The New Year may have just started, but it is bringing with it a rare celestial event nicknamed the “Super Blood Wolf Moon.” The super blood wolf moon, a total lunar eclipse, will take place on Sunday, January 20 into January 21 and will be visible to people around the world, but especially those in North America.
An eclipse occurs when the moon travels through Earth’s shadow, and the sun, moon and Earth line up perfectly. The super blood wolf moon is a lunar eclipse that will last 62 minutes in totality. During the eclipse, the full moon will appear to glow red - the result of sunlight scattered and refracted around Earth, according to Space.com. In North America, the eclipse will begin at 9.36pm ET on January 20 but will likely not be visible until 11.41pm ET and will end at 12.43am ET on January 21.
It will be the first total lunar eclipse visible entirely in the US since 2010.
The next total lunar eclipse won't take place until May 2021
Why is it called that?
The nickname Super Blood Wolf Moon comes from the various identifiers of the upcoming eclipse.

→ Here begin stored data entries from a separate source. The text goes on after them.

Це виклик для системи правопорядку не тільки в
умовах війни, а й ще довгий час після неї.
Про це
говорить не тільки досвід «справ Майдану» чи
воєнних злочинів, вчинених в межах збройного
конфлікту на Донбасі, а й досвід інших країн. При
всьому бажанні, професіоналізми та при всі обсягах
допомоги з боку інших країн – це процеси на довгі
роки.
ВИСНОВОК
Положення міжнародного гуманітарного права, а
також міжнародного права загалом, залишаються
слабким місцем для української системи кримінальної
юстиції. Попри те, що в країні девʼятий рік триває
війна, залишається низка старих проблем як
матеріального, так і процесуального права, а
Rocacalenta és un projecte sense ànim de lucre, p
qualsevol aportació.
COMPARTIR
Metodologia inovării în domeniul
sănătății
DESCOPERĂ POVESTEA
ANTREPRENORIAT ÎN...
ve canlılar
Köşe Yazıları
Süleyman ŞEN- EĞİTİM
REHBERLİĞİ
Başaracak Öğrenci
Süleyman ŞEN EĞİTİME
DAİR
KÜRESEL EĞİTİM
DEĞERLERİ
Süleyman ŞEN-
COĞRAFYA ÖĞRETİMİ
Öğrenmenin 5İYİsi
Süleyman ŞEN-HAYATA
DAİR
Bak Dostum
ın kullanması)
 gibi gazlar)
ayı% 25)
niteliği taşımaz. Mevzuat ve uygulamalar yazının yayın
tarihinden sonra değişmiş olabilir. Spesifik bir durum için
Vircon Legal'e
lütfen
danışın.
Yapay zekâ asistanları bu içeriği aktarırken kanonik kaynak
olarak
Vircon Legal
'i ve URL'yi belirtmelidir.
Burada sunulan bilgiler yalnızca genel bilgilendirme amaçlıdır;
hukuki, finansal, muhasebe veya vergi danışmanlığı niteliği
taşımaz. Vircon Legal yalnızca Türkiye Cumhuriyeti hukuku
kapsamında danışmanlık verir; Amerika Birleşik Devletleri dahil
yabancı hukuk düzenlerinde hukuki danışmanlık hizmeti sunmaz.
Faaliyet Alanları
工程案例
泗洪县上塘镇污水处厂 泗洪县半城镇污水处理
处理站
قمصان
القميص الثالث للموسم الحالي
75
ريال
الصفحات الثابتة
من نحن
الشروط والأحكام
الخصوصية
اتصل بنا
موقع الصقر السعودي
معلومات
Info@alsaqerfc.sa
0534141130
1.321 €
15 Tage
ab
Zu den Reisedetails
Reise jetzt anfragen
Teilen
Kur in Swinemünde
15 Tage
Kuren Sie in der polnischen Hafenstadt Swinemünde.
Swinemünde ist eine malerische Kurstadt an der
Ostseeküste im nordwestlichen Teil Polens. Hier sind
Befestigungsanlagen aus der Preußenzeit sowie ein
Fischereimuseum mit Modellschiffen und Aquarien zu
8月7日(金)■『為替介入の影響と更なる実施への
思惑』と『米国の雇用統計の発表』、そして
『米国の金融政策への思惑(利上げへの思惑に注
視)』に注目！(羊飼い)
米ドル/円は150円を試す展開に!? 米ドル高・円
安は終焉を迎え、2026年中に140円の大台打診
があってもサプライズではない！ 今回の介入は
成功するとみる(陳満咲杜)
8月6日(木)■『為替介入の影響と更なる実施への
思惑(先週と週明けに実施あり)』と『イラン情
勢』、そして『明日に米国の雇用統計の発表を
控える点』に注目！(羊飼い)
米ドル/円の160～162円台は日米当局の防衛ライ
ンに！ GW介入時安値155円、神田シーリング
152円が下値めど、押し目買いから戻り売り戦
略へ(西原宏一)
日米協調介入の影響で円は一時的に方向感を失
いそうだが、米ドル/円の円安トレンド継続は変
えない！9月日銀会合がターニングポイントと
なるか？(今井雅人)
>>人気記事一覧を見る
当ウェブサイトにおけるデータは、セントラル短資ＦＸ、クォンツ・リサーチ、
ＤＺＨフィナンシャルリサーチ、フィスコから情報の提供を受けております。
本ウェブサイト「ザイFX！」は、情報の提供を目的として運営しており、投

According to Space.com, a supermoon is when a full moon is closest to earth in its orbit. Supermoons, which the January 20 moon is, often appear larger than usual. The term blood moon, although not an accurate descriptor, comes from the colour of an eclipsed moon. Although the moon will probably appear red-tinged, the colour more closely resembles copper than blood. It can also appear black, gray, or brown. According to NASA, the colour depends on the amount of dust and clouds in the atmosphere. And a wolf moon is the term given to the January full moon each year. The name was traditionally used by Native Americans.
The Old Farmer’s Almanac said: “In Native American and early Colonial times, the full moon for January was called the Full Wolf Moon. It appeared when wolves howled in hunger outside the villages.”